Another mechanism that may drive enrichment of charged proteins across the connecting cilium and within the major rod compartments is voltage gradient–induced electrophoresis. Hagins et al. (1970) showed that the circulating current in dark-adapted rods would produce a significant cytoplasmic potential gradient along the rod axis, with the tip of the OS being positive relative to the rod base and IS. This potential difference would produce an electrophoretic driving force on charged molecules, with negatively charged molecules driven toward the OS tip and positively charged molecules driven toward the OS base and into the cell body. The depletion of the NL+8 probe from the OS (Fig. 3 A) suggests electrophoretic enrichment may be an important factor in setting charged protein distributions in rods.
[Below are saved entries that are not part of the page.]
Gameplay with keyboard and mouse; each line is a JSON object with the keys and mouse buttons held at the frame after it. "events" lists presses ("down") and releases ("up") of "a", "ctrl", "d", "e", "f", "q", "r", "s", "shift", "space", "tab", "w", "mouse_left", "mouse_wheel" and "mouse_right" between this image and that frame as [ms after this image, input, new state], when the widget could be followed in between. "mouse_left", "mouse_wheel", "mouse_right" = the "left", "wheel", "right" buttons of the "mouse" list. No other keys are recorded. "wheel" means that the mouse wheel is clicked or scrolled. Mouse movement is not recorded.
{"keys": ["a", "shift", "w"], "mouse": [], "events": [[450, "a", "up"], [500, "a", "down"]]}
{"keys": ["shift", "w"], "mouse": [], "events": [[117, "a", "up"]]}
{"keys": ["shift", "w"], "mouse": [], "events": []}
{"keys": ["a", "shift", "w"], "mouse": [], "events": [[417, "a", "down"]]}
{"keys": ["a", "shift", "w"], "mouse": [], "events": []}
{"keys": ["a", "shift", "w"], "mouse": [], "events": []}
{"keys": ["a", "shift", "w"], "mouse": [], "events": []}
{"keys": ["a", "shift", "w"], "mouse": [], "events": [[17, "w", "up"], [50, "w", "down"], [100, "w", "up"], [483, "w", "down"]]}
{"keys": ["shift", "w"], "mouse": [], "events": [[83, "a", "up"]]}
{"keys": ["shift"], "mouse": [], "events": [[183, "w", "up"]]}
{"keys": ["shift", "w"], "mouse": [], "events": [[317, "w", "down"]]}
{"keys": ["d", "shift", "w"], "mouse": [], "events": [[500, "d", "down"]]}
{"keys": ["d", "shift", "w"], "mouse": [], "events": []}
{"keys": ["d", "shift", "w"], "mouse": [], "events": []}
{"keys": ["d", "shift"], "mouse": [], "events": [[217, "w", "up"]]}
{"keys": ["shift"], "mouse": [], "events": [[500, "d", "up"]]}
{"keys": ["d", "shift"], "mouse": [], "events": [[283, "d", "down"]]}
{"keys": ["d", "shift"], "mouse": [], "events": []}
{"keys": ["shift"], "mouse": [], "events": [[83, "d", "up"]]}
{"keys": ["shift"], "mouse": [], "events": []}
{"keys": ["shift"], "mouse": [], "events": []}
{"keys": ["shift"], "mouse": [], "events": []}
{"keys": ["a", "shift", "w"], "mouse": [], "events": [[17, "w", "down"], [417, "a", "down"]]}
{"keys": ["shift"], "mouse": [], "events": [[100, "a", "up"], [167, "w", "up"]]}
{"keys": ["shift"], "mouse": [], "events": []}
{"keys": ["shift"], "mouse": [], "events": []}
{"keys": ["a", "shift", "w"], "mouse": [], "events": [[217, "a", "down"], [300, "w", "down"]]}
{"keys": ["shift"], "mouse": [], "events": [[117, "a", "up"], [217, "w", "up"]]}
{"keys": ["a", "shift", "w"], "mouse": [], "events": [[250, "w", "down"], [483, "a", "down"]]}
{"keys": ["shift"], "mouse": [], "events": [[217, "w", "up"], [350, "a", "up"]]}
### Physiological roles of PMP surface charge and negative disc membrane surface potential

Our results with acylated probes directly demonstrate that disc membranes in live cells bear a significant negative surface charge that impacts PMP dynamics under physiological conditions. This is consistent with previous in vitro results suggesting that the cytoplasmic surface charge of disc membranes, per rhodopsin, is between approximately −5 and −1.5, corresponding to a charge density of approximately (−)0.1 to (−)0.3 per square nanometer (Hubbell, 1990; Tsui et al., 1990; Hubbell et al., 2003). The potential physiological impact of the disc membrane surface charge on transducin disc association was addressed computationally by Kosloff et al. (2008), who showed that Tα has a significantly lower affinity to disc membranes than Tαβγ trimer owing to membrane repulsion of negative charges on Tα. Positive surface charge of Tβγ near the farnesyl site was proposed to result in substantially higher disc membrane affinity, enough so that Tαβγ trimer has a net disc membrane attraction (Kosloff et al., 2008). It is thought that Tα release from Tβγ may thus drive light-dependent Tα translocation to the IS (reviewed in Calvert et al., 2006) when the number of activated transducins rises above the level of GTPase activating complexes, RGS9-Gβ5-R9AP (Lobanova et al., 2007), possibly assisted by association with Unc119 (Zhang et al., 2011). Our results measuring membrane affinity of PMP probes in the OS support this idea. However, they also show that the acylated probe with the weakest membrane affinity (Myr-8) remains OS enriched and that Unc119 association with acylated Tαnt16-EGFP does not result in a distribution significantly different from Myr-8, suggesting additional unknown factors are involved in setting transducin distribution patterns in light- and dark-adapted rods.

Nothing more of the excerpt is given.